(EXTRACTED INFORMATION)

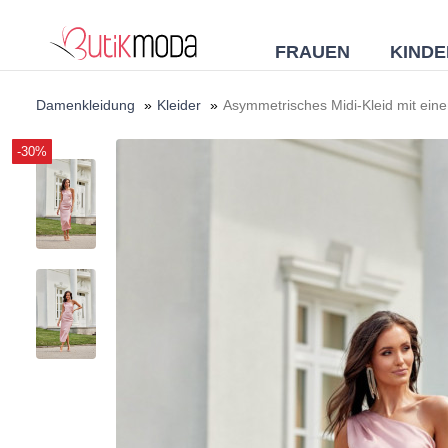
FRAUEN
KINDE
Damenkleidung
»
Kleider
»
Asymmetrisches Midi-Kleid mit eine
-30%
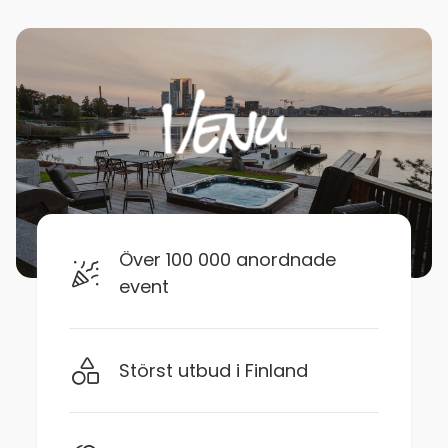
Över 100 000 anordnade
event
Störst utbud i Finland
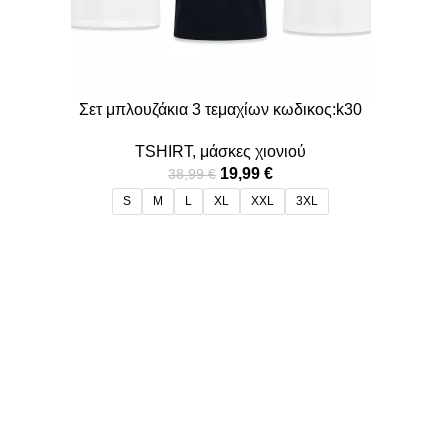
Σετ μπλουζάκια 3 τεμαχίων κωδικος:k30
TSHIRT
,
μάσκες χιονιού
19,99
€
38,99
€
S
M
L
XL
XXL
3XL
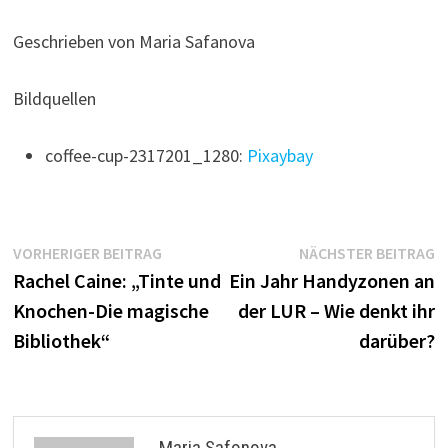
Geschrieben von Maria Safanova
Bildquellen
coffee-cup-2317201_1280:
Pixaybay
Beitragsnavigation
Vorheriger
N
VORHERIGER BEITRAG
NÄCHSTER BEITRAG
Beitrag:
B
Rachel Caine: „Tinte und
Ein Jahr Handyzonen an
Knochen-Die magische
der LUR – Wie denkt ihr
Bibliothek“
darüber?
Maria Safonova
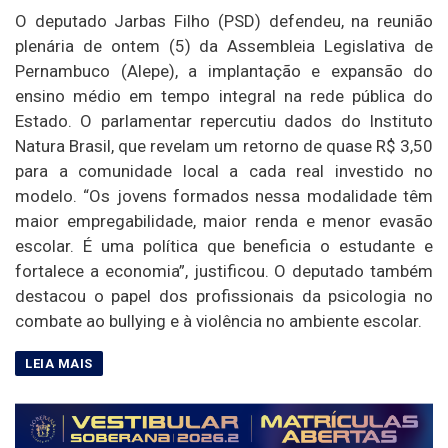
O deputado Jarbas Filho (PSD) defendeu, na reunião
plenária de ontem (5) da Assembleia Legislativa de
Pernambuco (Alepe), a implantação e expansão do
ensino médio em tempo integral na rede pública do
Estado. O parlamentar repercutiu dados do Instituto
Natura Brasil, que revelam um retorno de quase R$ 3,50
para a comunidade local a cada real investido no
modelo. “Os jovens formados nessa modalidade têm
maior empregabilidade, maior renda e menor evasão
escolar. É uma política que beneficia o estudante e
fortalece a economia”, justificou. O deputado também
destacou o papel dos profissionais da psicologia no
combate ao bullying e à violência no ambiente escolar.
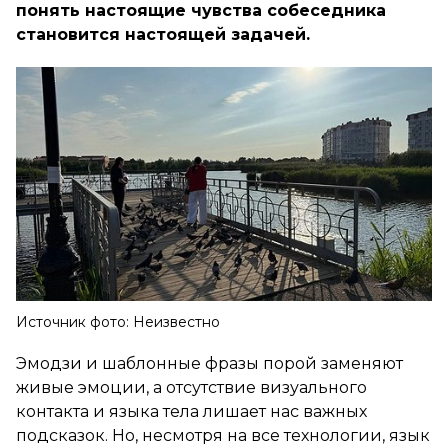
понять настоящие чувства собеседника
становится настоящей задачей.
Источник фото: Неизвестно
Эмодзи и шаблонные фразы порой заменяют
живые эмоции, а отсутствие визуального
контакта и языка тела лишает нас важных
подсказок. Но, несмотря на все технологии, язык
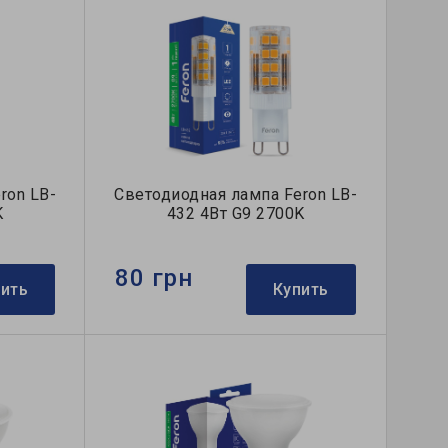
ron LB-
Светодиодная лампа Feron LB-
K
432 4Вт G9 2700K
80 грн
пить
Купить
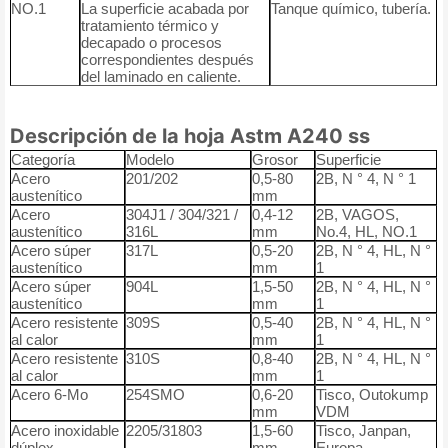
NO.1
La superficie acabada por
Tanque químico, tubería.
tratamiento térmico y
decapado o procesos
correspondientes después
del laminado en caliente.
Descripción de la hoja Astm A240 ss
Categoría
Modelo
Grosor
Superficie
Acero
201/202
0,5-80
2B, N ° 4, N ° 1
austenítico
mm
Acero
304J1 / 304/321 /
0,4-12
2B, VAGOS,
austenítico
316L
mm
No.4, HL, NO.1
Acero súper
317L
0,5-20
2B, N ° 4, HL, N °
austenítico
mm
1
Acero súper
904L
1,5-50
2B, N ° 4, HL, N °
austenítico
mm
1
Acero resistente
309S
0,5-40
2B, N ° 4, HL, N °
al calor
mm
1
Acero resistente
310S
0,8-40
2B, N ° 4, HL, N °
al calor
mm
1
Acero 6-Mo
254SMO
0,6-20
Tisco, Outokump
mm
VDM
Acero inoxidable
2205/31803
1,5-60
Tisco, Janpan,
dúplex
mm
Europa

(End EXTRACTED INFORMATION)

**WHAT YOU SHOULD DO**
Verbatim transcription needed, from the opening line of the entries above through the line containing "Beitragsnavigation"; pictures do not belong in it.

**WRITTEN ANSWER**
FRAUEN
KINDE
Damenkleidung
»
Kleider
»
Asymmetrisches Midi-Kleid mit eine
-30%
Över 100 000 anordnade
event
Störst utbud i Finland
Σετ μπλουζάκια 3 τεμαχίων κωδικος:k30
TSHIRT
,
μάσκες χιονιού
19,99
€
38,99
€
S
M
L
XL
XXL
3XL
Geschrieben von Maria Safanova
Bildquellen
coffee-cup-2317201_1280:
Pixaybay
Beitragsnavigation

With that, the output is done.